Zero: Brendan Rodgers

Celtic lost 1-0 to Valencia last night, falling to a 3-0 aggregate defeat. No great shame in that, not least because they were reduced to 10 men in the first half. But Brendan Rodgers was surely being wilfully contrary when he described it as “one of the proudest moments for me as a coach or a manager”.

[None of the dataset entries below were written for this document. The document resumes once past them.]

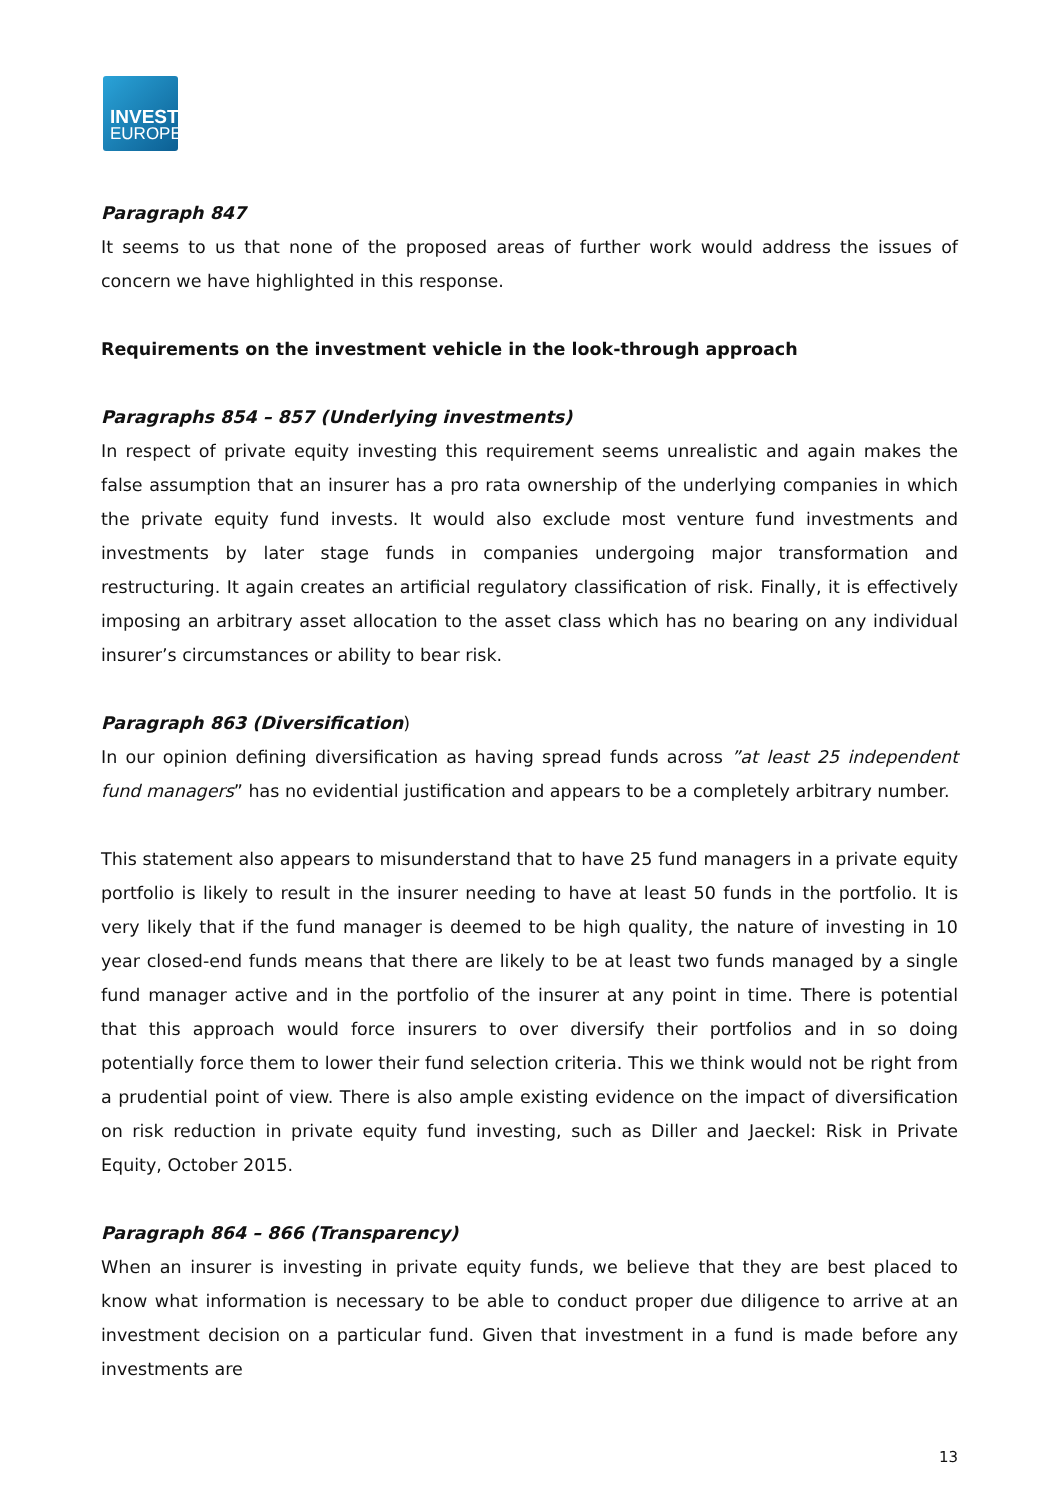INVEST
EUROPE
Paragraph 847
It seems to us that none of the proposed areas of further work would address the issues of concern we have highlighted in this response.
Requirements on the investment vehicle in the look-through approach
Paragraphs 854 – 857 (Underlying investments)
In respect of private equity investing this requirement seems unrealistic and again makes the false assumption that an insurer has a pro rata ownership of the underlying companies in which the private equity fund invests. It would also exclude most venture fund investments and investments by later stage funds in companies undergoing major transformation and restructuring. It again creates an artificial regulatory classification of risk. Finally, it is effectively imposing an arbitrary asset allocation to the asset class which has no bearing on any individual insurer’s circumstances or ability to bear risk.
Paragraph 863 (Diversification)
In our opinion defining diversification as having spread funds across ”at least 25 independent fund managers” has no evidential justification and appears to be a completely arbitrary number.
This statement also appears to misunderstand that to have 25 fund managers in a private equity portfolio is likely to result in the insurer needing to have at least 50 funds in the portfolio. It is very likely that if the fund manager is deemed to be high quality, the nature of investing in 10 year closed-end funds means that there are likely to be at least two funds managed by a single fund manager active and in the portfolio of the insurer at any point in time. There is potential that this approach would force insurers to over diversify their portfolios and in so doing potentially force them to lower their fund selection criteria. This we think would not be right from a prudential point of view. There is also ample existing evidence on the impact of diversification on risk reduction in private equity fund investing, such as Diller and Jaeckel: Risk in Private Equity, October 2015.
Paragraph 864 – 866 (Transparency)
When an insurer is investing in private equity funds, we believe that they are best placed to know what information is necessary to be able to conduct proper due diligence to arrive at an investment decision on a particular fund. Given that investment in a fund is made before any investments are
13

Positively Guardiola-esque, but not in the best way.


"Unbeknown to him, his moves were being monitored by the repressive agencies of the dictatorship. In addition to being a player, Nando had been a student of philosophy and split his time between the pitch and acting as a teacher for the National Literacy Plan (PNA). The project, which aimed to reduce the high rates of illiteracy in Brazil, was abandoned by the military regime and the teachers were persecuted. Teaching reading, therefore, became a sign of subversion. And Nando was one of them."


Friday night Premier League football! Hello! OK, so Cardiff vs Watford and West Ham vs Fulham are hardly A-grade attractions, but it’s a lot better than nothing. Cardiff will be looking to put some pressure on their survival rivals with a third win on the spin – something they haven’t managed since April – while another defeat for Fulham could really turn the heat up on Claudio Ranieri.